Sure, the housewife doing something she always wanted to do but ends up being terrible at bit has been done before (most notably on Everybody Loves Raymond, when Debra took a job at an ad agency only to come up with a frozen pizza mascot named Pete Za) but putting Cam and musical theatre together was too perfect not to work. I mean that in a comedy sense, because Cam was destined for disaster from the first note.
See, he’s now the interim music director at Franklin Middle School where Manny and Luke both attend. There’s a scene early on that was painfully funny and hit close to home. Manny puts on his suavest of moves to impress Emma, only to first be compared to her brother. Then Luke stumbles by doing a T-rex impression, which elicits serious giggles from Emma. “Seriously?” Manny asks in disbelief. Yes, Manny. Unfortunately, it’s serious.
Of course Cam’s genre-hopping musical is doomed for failure, but the getting there was still funny, mainly because there were an abundance of memorable lines. I mean, Manny called Cam “Bob Fussy” for crying out loud! And then Cam said years later the kids would recall how he “Sondheim-ized them.” That’s a line only Cam could get away with.
Cam and Phil both had imminent failure facing them. Phil bought one of those annoying wraps for the family minivan, advertising his realty business using the whole family. Any statement that begins “I can’t be satisfied,” is just asking for trouble. Claire and Haley are mistaken for prostitutes, which was fairly telegraphed but still led up to some great lines. For example, when Haley realizes why people have been honking at her in the passenger seat all day, she shrieks, refusing to get back in the car. “How are you going to get home?” Claire asks. “I don’t care! I’ll go home with anyone!” To which Alex replies, “That’s what it should say on the van.”
I have less to say about Jay’s brother, mainly because it was so understated, which is exactly how it needed to be played. Every scene felt earned, and I’d love to see this actor (Jonathan Banks) pop up again.
Cam: “Why do you have to be such a wet blanket all the time? You throw your wet blanket on my dreams. And you know what I end up with? Wet dreams! [pause] I heard it as soon as I said it.”
Gloria: “More toast, Manny?”
Manny: “Why won’t you call me, Emma?”
Gloria: “More toast, Emma?”
Manny: “Do you have to be on all the time?”
Gloria: “In my country, brothers respect each other!”
Jay: “Which explains why Colombia’s such a peaceful utopia.”
HOWARD MEGDAL: One of the lesser episodes of the season, but still charming.
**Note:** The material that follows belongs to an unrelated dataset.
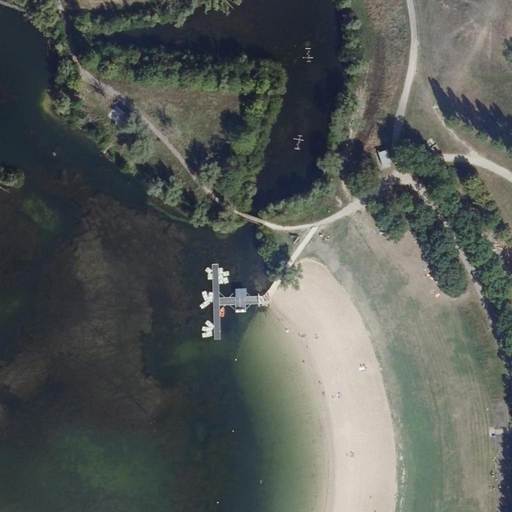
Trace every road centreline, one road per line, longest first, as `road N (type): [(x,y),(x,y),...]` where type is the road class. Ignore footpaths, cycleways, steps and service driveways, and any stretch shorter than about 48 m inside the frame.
road 1 (track): [(511,375),(450,230),(394,172)]
road 2 (track): [(394,172),(415,75),(410,0)]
Cam as a one-note diva throughout the show, excluding the epilogue, is a misuse of his talents, I believe. Let him hit the high notes while using his ability to make big laughs out of little moments the center of his character.
As for Jay and his brother, it felt less like a comic situation and more like a down payment, to make us more invested in Jay. To do this while providing laughs isn’t easy, and should be applauded.
As for the shrink-wrapped center, I think the writers leaned on it too much. By the third act, the sight gag really lost its power for me.
A solid episode, but I don’t see this going in the pantheon. It hardly needs to be said that this would be in the pantheon of any other current show’s efforts, however.